Department of Medicine, Division of Infectious Diseases, Loyola University Chicago Stritch School of Medicine, Maywood, Illinois.
Infect Control Hosp Epidemiol. 2021 Mar;42(3):305-310. doi: 10.1017/ice.2020.450. Epub 2020 Sep 30.
Although infections caused by Acinetobacter baumannii are often healthcare-acquired, difficult to treat, and associated with high mortality, epidemiologic data for this organism are limited. We describe the epidemiology, clinical characteristics, and outcomes for patients with extensively drug-resistant Acinetobacter baumannii (XDRAB).
Retrospective cohort study.
Department of Veterans' Affairs Medical Centers (VAMCs).
Patients with XDRAB cultures (defined as nonsusceptible to at least 1 agent in all but 2 or fewer classes) at VAMCs between 2012 and 2018.
Microbiology and clinical data was extracted from national VA datasets. We used descriptive statistics to summarize patient characteristics and outcomes and bivariate analyses to compare outcomes by culture source.
Among 11,546 patients with 15,364 A. baumannii cultures, 408 (3.5%) patients had 667 (4.3%) XDRAB cultures. Patients with XDRAB were older (mean age, 68 years; SD, 12.2) with median Charlson index 3 (interquartile range, 1-5). Respiratory specimens (n = 244, 36.6%) and urine samples (n = 187, 28%) were the most frequent sources; the greatest proportion of patients were from the South (n = 162, 39.7%). Most patients had had antibiotic exposures (n = 362, 88.7%) and hospital or long-term care admissions (n = 331, 81%) in the prior 90 days. Polymyxins, tigecycline, and minocycline demonstrated the highest susceptibility. Also, 30-day mortality (n = 96, 23.5%) and 1-year mortality (n = 199, 48.8%) were high, with significantly higher mortality in patients with blood cultures.
The proportion of Acinetobacter baumannii in the VA that was XDR was low, but treatment options are extremely limited and clinical outcomes were poor.
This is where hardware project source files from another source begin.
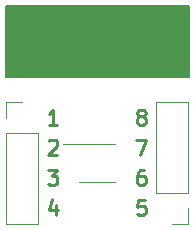
<source format=gbr>
%TF.GenerationSoftware,KiCad,Pcbnew,5.1.7-a382d34a8~87~ubuntu20.04.1*%
%TF.CreationDate,2020-11-06T18:29:06+02:00*%
%TF.ProjectId,BRK-MSOP-8-3x3-P0.65,42524b2d-4d53-44f5-902d-382d3378332d,v1.0*%
%TF.SameCoordinates,Original*%
%TF.FileFunction,Legend,Top*%
%TF.FilePolarity,Positive*%
%FSLAX46Y46*%
G04 Gerber Fmt 4.6, Leading zero omitted, Abs format (unit mm)*
G04 Created by KiCad (PCBNEW 5.1.7-a382d34a8~87~ubuntu20.04.1) date 2020-11-06 18:29:06*
%MOMM*%
%LPD*%
G01*
G04 APERTURE LIST*
%ADD10C,0.250000*%
%ADD11C,0.150000*%
%ADD12C,0.120000*%
G04 APERTURE END LIST*
D10*
X103614642Y-96035238D02*
X103490833Y-95973333D01*
X103428928Y-95911428D01*
X103367023Y-95787619D01*
X103367023Y-95725714D01*
X103428928Y-95601904D01*
X103490833Y-95540000D01*
X103614642Y-95478095D01*
X103862261Y-95478095D01*
X103986071Y-95540000D01*
X104047976Y-95601904D01*
X104109880Y-95725714D01*
X104109880Y-95787619D01*
X104047976Y-95911428D01*
X103986071Y-95973333D01*
X103862261Y-96035238D01*
X103614642Y-96035238D01*
X103490833Y-96097142D01*
X103428928Y-96159047D01*
X103367023Y-96282857D01*
X103367023Y-96530476D01*
X103428928Y-96654285D01*
X103490833Y-96716190D01*
X103614642Y-96778095D01*
X103862261Y-96778095D01*
X103986071Y-96716190D01*
X104047976Y-96654285D01*
X104109880Y-96530476D01*
X104109880Y-96282857D01*
X104047976Y-96159047D01*
X103986071Y-96097142D01*
X103862261Y-96035238D01*
X103305119Y-98018095D02*
X104171785Y-98018095D01*
X103614642Y-99318095D01*
X103986071Y-100558095D02*
X103738452Y-100558095D01*
X103614642Y-100620000D01*
X103552738Y-100681904D01*
X103428928Y-100867619D01*
X103367023Y-101115238D01*
X103367023Y-101610476D01*
X103428928Y-101734285D01*
X103490833Y-101796190D01*
X103614642Y-101858095D01*
X103862261Y-101858095D01*
X103986071Y-101796190D01*
X104047976Y-101734285D01*
X104109880Y-101610476D01*
X104109880Y-101300952D01*
X104047976Y-101177142D01*
X103986071Y-101115238D01*
X103862261Y-101053333D01*
X103614642Y-101053333D01*
X103490833Y-101115238D01*
X103428928Y-101177142D01*
X103367023Y-101300952D01*
X104047976Y-103098095D02*
X103428928Y-103098095D01*
X103367023Y-103717142D01*
X103428928Y-103655238D01*
X103552738Y-103593333D01*
X103862261Y-103593333D01*
X103986071Y-103655238D01*
X104047976Y-103717142D01*
X104109880Y-103840952D01*
X104109880Y-104150476D01*
X104047976Y-104274285D01*
X103986071Y-104336190D01*
X103862261Y-104398095D01*
X103552738Y-104398095D01*
X103428928Y-104336190D01*
X103367023Y-104274285D01*
X96509166Y-103531428D02*
X96509166Y-104398095D01*
X96199642Y-103036190D02*
X95890119Y-103964761D01*
X96694880Y-103964761D01*
X95828214Y-100558095D02*
X96632976Y-100558095D01*
X96199642Y-101053333D01*
X96385357Y-101053333D01*
X96509166Y-101115238D01*
X96571071Y-101177142D01*
X96632976Y-101300952D01*
X96632976Y-101610476D01*
X96571071Y-101734285D01*
X96509166Y-101796190D01*
X96385357Y-101858095D01*
X96013928Y-101858095D01*
X95890119Y-101796190D01*
X95828214Y-101734285D01*
X95890119Y-98141904D02*
X95952023Y-98080000D01*
X96075833Y-98018095D01*
X96385357Y-98018095D01*
X96509166Y-98080000D01*
X96571071Y-98141904D01*
X96632976Y-98265714D01*
X96632976Y-98389523D01*
X96571071Y-98575238D01*
X95828214Y-99318095D01*
X96632976Y-99318095D01*
X96632976Y-96778095D02*
X95890119Y-96778095D01*
X96261547Y-96778095D02*
X96261547Y-95478095D01*
X96137738Y-95663809D01*
X96013928Y-95787619D01*
X95890119Y-95849523D01*
D11*
G36*
X107750000Y-92700000D02*
G01*
X92250000Y-92700000D01*
X92250000Y-86700000D01*
X107750000Y-86700000D01*
X107750000Y-92700000D01*
G37*
X107750000Y-92700000D02*
X92250000Y-92700000D01*
X92250000Y-86700000D01*
X107750000Y-86700000D01*
X107750000Y-92700000D01*
D12*
%TO.C,J2*%
X107680000Y-94860000D02*
X105020000Y-94860000D01*
X107680000Y-102540000D02*
X107680000Y-94860000D01*
X105020000Y-102540000D02*
X105020000Y-94860000D01*
X107680000Y-102540000D02*
X105020000Y-102540000D01*
X107680000Y-103810000D02*
X107680000Y-105140000D01*
X107680000Y-105140000D02*
X106350000Y-105140000D01*
%TO.C,J1*%
X92320000Y-105140000D02*
X94980000Y-105140000D01*
X92320000Y-97460000D02*
X92320000Y-105140000D01*
X94980000Y-97460000D02*
X94980000Y-105140000D01*
X92320000Y-97460000D02*
X94980000Y-97460000D01*
X92320000Y-96190000D02*
X92320000Y-94860000D01*
X92320000Y-94860000D02*
X93650000Y-94860000D01*
%TO.C,U1*%
X100000000Y-101610000D02*
X101500000Y-101610000D01*
X100000000Y-101610000D02*
X98500000Y-101610000D01*
X100000000Y-98390000D02*
X101500000Y-98390000D01*
X100000000Y-98390000D02*
X97075000Y-98390000D01*
%TD*%
M02*

</source>
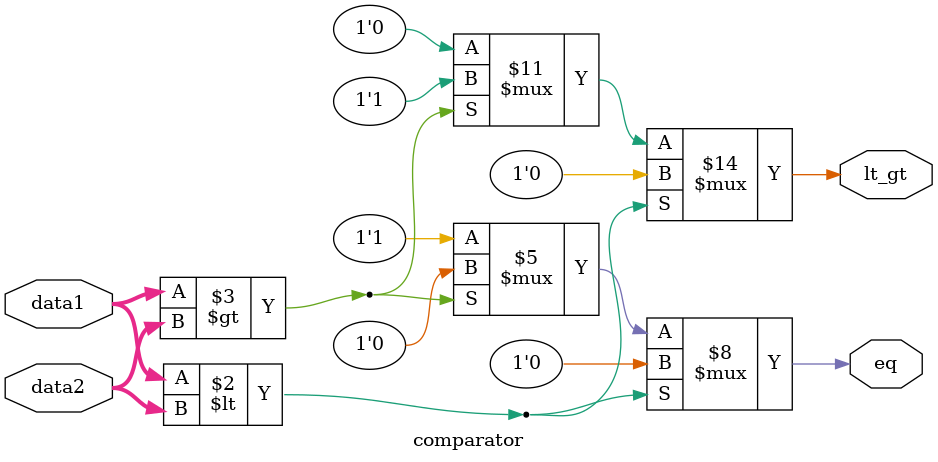
<source format=v>
module comparator(data1, data2, lt_gt, eq);
	parameter DATA_BIT_WIDTH = 32;

	input [DATA_BIT_WIDTH-1:0] data1, data2;
	output reg lt_gt;
	output reg eq;
	
	always @(*)
	begin
		if(data1 < data2)
		begin
			lt_gt 	<= 1'b0;
			eq 		<= 1'b0;
		end
		else if (data1 > data2)
		begin
			lt_gt 	<= 1'b1;
			eq			<= 1'b0;
		end
		else
		begin
			lt_gt		<= 1'b0;
			eq 		<= 1'b1;
		end
	end
endmodule
</source>
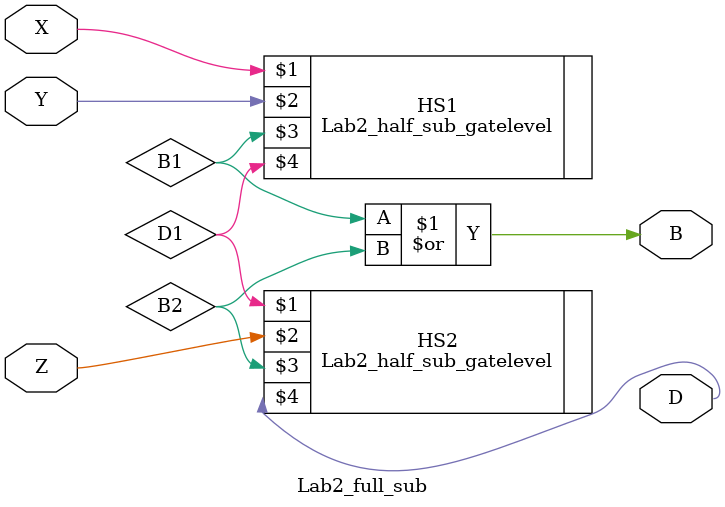
<source format=v>
module Lab2_full_sub (input X,Y,Z,output B,D);
    wire B1,D1,B2;

    Lab2_half_sub_gatelevel HS1 (X,Y,B1,D1);
    Lab2_half_sub_gatelevel HS2 (D1,Z,B2,D);
    or #(10) G1 (B,B1,B2); 
endmodule
</source>
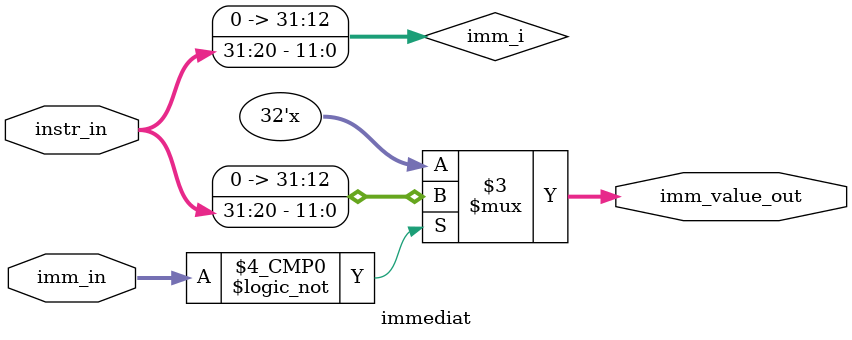
<source format=v>
`ifndef IMM
`define IMM

`define IMM_I     6'b000000


module immediat (
    input [4:0] imm_in,

    input [31:0] instr_in,

    output reg [31:0] imm_value_out
);

    wire [31:0] imm_i;

    assign imm_i = instr_in[31:20];

    always @* begin
        case (imm_in)
            `IMM_I:     imm_value_out = imm_i;
            
        endcase
    end
endmodule

`endif

</source>
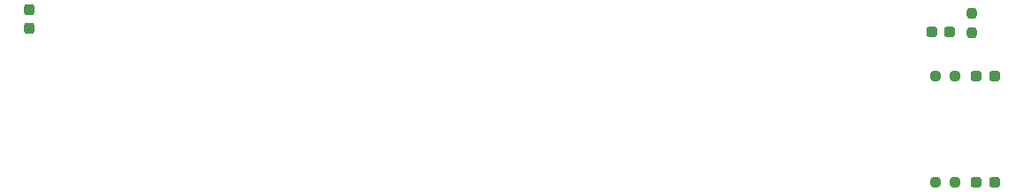
<source format=gbr>
%TF.GenerationSoftware,KiCad,Pcbnew,7.0.5*%
%TF.CreationDate,2024-09-15T17:20:00-04:00*%
%TF.ProjectId,8_bit_logic_analyzer,385f6269-745f-46c6-9f67-69635f616e61,rev?*%
%TF.SameCoordinates,Original*%
%TF.FileFunction,Paste,Top*%
%TF.FilePolarity,Positive*%
%FSLAX46Y46*%
G04 Gerber Fmt 4.6, Leading zero omitted, Abs format (unit mm)*
G04 Created by KiCad (PCBNEW 7.0.5) date 2024-09-15 17:20:00*
%MOMM*%
%LPD*%
G01*
G04 APERTURE LIST*
G04 Aperture macros list*
%AMRoundRect*
0 Rectangle with rounded corners*
0 $1 Rounding radius*
0 $2 $3 $4 $5 $6 $7 $8 $9 X,Y pos of 4 corners*
0 Add a 4 corners polygon primitive as box body*
4,1,4,$2,$3,$4,$5,$6,$7,$8,$9,$2,$3,0*
0 Add four circle primitives for the rounded corners*
1,1,$1+$1,$2,$3*
1,1,$1+$1,$4,$5*
1,1,$1+$1,$6,$7*
1,1,$1+$1,$8,$9*
0 Add four rect primitives between the rounded corners*
20,1,$1+$1,$2,$3,$4,$5,0*
20,1,$1+$1,$4,$5,$6,$7,0*
20,1,$1+$1,$6,$7,$8,$9,0*
20,1,$1+$1,$8,$9,$2,$3,0*%
G04 Aperture macros list end*
%ADD10RoundRect,0.237500X0.237500X-0.287500X0.237500X0.287500X-0.237500X0.287500X-0.237500X-0.287500X0*%
%ADD11RoundRect,0.237500X-0.287500X-0.237500X0.287500X-0.237500X0.287500X0.237500X-0.287500X0.237500X0*%
%ADD12RoundRect,0.237500X0.250000X0.237500X-0.250000X0.237500X-0.250000X-0.237500X0.250000X-0.237500X0*%
%ADD13RoundRect,0.237500X0.237500X-0.250000X0.237500X0.250000X-0.237500X0.250000X-0.237500X-0.250000X0*%
G04 APERTURE END LIST*
D10*
%TO.C,D18*%
X21590000Y-16510000D03*
X21590000Y-18260000D03*
%TD*%
D11*
%TO.C,D3*%
X109657485Y-18643513D03*
X107907485Y-18643513D03*
%TD*%
D12*
%TO.C,R19*%
X108307500Y-33020000D03*
X110132500Y-33020000D03*
%TD*%
%TO.C,R18*%
X110132500Y-22860000D03*
X108307500Y-22860000D03*
%TD*%
D13*
%TO.C,R4*%
X111760000Y-16867500D03*
X111760000Y-18692500D03*
%TD*%
D11*
%TO.C,D17*%
X113905000Y-33020000D03*
X112155000Y-33020000D03*
%TD*%
%TO.C,D16*%
X113905000Y-22860000D03*
X112155000Y-22860000D03*
%TD*%
M02*

</source>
Prevention of healthcare-associated XDRAB infection should remain a priority, and novel antibiotics for XDRAB treatment are urgently needed.
虽然鲍曼不动杆菌引起的感染通常是医院获得性的、难以治疗的,并与高死亡率相关,但关于该病原体的流行病学数据有限。我们描述了广泛耐药鲍曼不动杆菌(XDRAB)患者的流行病学、临床特征和结局。
回顾性队列研究。
退伍军人事务部医疗中心(VAMC)。
2012 年至 2018 年间在 VAMC 进行 XDRAB 培养的患者(定义为对除 2 种或更少类别中的至少 1 种药物不敏感)。
从国家退伍军人事务部数据集提取微生物学和临床数据。我们使用描述性统计来总结患者特征和结局,并进行双变量分析比较不同培养源的结局。
在 11546 例 15364 例鲍曼不动杆菌培养中,408 例(3.5%)患者有 667 例(4.3%)XDRAB 培养。XDRAB 患者年龄较大(平均年龄 68 岁,标准差 12.2),中位 Charlson 指数为 3(四分位距,1-5)。呼吸道标本(n=244,36.6%)和尿液样本(n=187,28%)是最常见的来源;最大比例的患者来自南部(n=162,39.7%)。大多数患者在过去 90 天内接受过抗生素治疗(n=362,88.7%)和住院或长期护理治疗(n=331,81%)。多黏菌素、替加环素和米诺环素显示出最高的敏感性。此外,30 天死亡率(n=96,23.5%)和 1 年死亡率(n=199,48.8%)较高,血培养患者的死亡率显著更高。
退伍军人事务部的鲍曼不动杆菌 XDR 比例较低,但治疗选择极为有限,临床结局较差。预防医院获得性 XDRAB 感染应仍是优先事项,急需新型抗生素治疗 XDRAB。